サラ・デノールトさんはカムループスのインディアン居留地を取り締まるRCMPに手紙を書いたが、RCMPには部族評議会事務所がある。手紙の中でサラさんは、セクウェップムーの言語ワーク委員会の文化教育部会に自分は所属しており、その部会の事務所も同じ建物にあると指摘している。サラさんはその部会事務局に入ることも阻止されてしまい、そこに自由に行き討議することもできないのではないかと恐れている。「私は、その地域に行くことさえ安全な気にはなれないし、自分の所属する事務所に入るときに、まるで犯罪者のように取り扱われるべきだとは思わない」と述べています。

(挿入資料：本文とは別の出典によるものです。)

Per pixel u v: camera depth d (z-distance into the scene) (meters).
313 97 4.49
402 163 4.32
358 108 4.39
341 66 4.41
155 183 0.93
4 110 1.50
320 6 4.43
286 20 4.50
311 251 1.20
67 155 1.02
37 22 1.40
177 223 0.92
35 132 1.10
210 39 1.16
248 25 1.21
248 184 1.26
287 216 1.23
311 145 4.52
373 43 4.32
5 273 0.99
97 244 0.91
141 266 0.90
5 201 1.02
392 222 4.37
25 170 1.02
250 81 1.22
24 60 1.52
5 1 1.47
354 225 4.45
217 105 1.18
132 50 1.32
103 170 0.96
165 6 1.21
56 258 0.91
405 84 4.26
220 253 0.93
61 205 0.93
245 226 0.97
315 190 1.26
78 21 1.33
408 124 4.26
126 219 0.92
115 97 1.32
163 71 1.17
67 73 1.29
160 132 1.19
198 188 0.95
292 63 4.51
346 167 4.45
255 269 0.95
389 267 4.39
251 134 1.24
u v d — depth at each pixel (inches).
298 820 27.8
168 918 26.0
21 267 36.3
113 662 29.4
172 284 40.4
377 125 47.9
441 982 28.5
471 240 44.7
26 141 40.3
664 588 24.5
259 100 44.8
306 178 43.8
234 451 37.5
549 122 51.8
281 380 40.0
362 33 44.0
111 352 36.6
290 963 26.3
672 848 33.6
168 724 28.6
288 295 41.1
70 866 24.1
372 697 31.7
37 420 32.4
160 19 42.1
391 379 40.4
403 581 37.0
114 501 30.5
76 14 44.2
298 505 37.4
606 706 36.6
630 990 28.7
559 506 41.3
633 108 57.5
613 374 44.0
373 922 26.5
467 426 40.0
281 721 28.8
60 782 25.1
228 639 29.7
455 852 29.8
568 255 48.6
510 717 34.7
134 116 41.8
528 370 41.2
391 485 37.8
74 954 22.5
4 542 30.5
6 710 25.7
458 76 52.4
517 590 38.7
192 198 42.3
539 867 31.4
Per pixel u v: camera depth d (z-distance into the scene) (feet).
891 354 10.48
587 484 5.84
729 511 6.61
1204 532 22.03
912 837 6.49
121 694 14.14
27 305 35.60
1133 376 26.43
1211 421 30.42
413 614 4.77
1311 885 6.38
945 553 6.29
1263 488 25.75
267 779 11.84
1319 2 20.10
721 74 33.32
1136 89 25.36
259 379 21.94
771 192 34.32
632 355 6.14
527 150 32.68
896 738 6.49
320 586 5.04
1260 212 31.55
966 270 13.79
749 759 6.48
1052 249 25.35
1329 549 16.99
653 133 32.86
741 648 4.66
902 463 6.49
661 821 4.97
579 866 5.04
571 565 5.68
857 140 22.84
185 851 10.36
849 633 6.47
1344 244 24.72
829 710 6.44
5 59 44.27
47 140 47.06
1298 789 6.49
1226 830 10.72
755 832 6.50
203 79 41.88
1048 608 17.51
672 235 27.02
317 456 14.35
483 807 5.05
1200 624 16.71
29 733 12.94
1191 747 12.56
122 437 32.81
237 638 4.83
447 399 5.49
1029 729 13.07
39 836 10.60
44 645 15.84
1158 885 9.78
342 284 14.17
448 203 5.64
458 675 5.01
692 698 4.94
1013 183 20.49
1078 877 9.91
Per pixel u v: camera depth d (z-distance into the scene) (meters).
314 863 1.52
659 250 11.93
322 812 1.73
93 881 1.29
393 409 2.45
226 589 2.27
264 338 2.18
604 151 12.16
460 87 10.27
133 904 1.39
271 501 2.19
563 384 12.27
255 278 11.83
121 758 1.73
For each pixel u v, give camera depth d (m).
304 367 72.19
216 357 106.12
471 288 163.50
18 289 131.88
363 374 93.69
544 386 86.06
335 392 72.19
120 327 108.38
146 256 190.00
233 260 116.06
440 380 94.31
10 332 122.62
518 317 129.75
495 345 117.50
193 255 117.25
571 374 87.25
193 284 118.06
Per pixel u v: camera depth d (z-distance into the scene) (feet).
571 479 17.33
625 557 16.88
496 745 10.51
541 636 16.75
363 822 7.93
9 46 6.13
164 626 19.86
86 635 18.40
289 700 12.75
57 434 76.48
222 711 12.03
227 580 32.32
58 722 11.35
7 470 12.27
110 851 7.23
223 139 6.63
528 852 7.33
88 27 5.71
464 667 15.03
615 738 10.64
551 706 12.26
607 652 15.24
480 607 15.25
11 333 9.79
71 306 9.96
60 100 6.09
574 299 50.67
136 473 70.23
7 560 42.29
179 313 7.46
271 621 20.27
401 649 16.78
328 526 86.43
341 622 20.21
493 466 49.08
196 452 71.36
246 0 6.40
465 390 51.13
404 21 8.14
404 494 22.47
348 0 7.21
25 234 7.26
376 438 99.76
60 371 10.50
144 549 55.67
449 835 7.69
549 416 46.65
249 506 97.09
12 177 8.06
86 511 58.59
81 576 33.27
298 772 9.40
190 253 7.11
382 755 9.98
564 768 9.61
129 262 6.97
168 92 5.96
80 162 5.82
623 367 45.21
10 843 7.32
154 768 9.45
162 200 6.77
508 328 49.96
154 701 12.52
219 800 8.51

ビリーさんは、地域の先住民が、彼女自身が4年間かかわってきたサン・ピークス反対運動では意見が割れていると話している。「かなりいらだつ状況になってきている。この問題で時間的にも縛られ、心配ごとやストレスもたまってきた」「力を合わせて問題に当たる代わりに、先住民たちが割れてしまっている。わかってもらえない人達にはいらいらしてしまうし、わかってくれても、外に出て声を出して行動することは怖くてできない人もいるし。近い将来、一緒に行動し、問題解決にあたってもらいたい。そして、このストレスや心配がなくなるようにしたい」。
ビリーさんはさらに、サン・ピークスはスキー場やゴルフコース、コンドミニアムになる前は緑の多いところであったと述べた。孫が昨年も大きなムース鹿を射止めたし、実際、先住民がいまだに狩猟をしているところだそうだ。しかし、残念ながら、今は敗北していくような気持になりつつある。
「私たちが土地を失ってしまったのだということはわかっている、でもそれをあきらめたくはない。そこは私たちの狩猟の場所で、サン・ピークスのすぐ横はハックルベリーがたくさんあって摘める場所だから」。
翻訳:吉田 三千代
※ この記事は、前掲した20日付プレスリリース(9/21着信メール)の内容と矛盾しています。
この間にSNTCの姿勢・対応に変化があったのでしょうか? 元々SNTCはサンピークスについて、プロテクションセンターの反対運動を支持してはいなかったのですが、それにしても2週間くらいの間にこんな事態になるとは驚きです。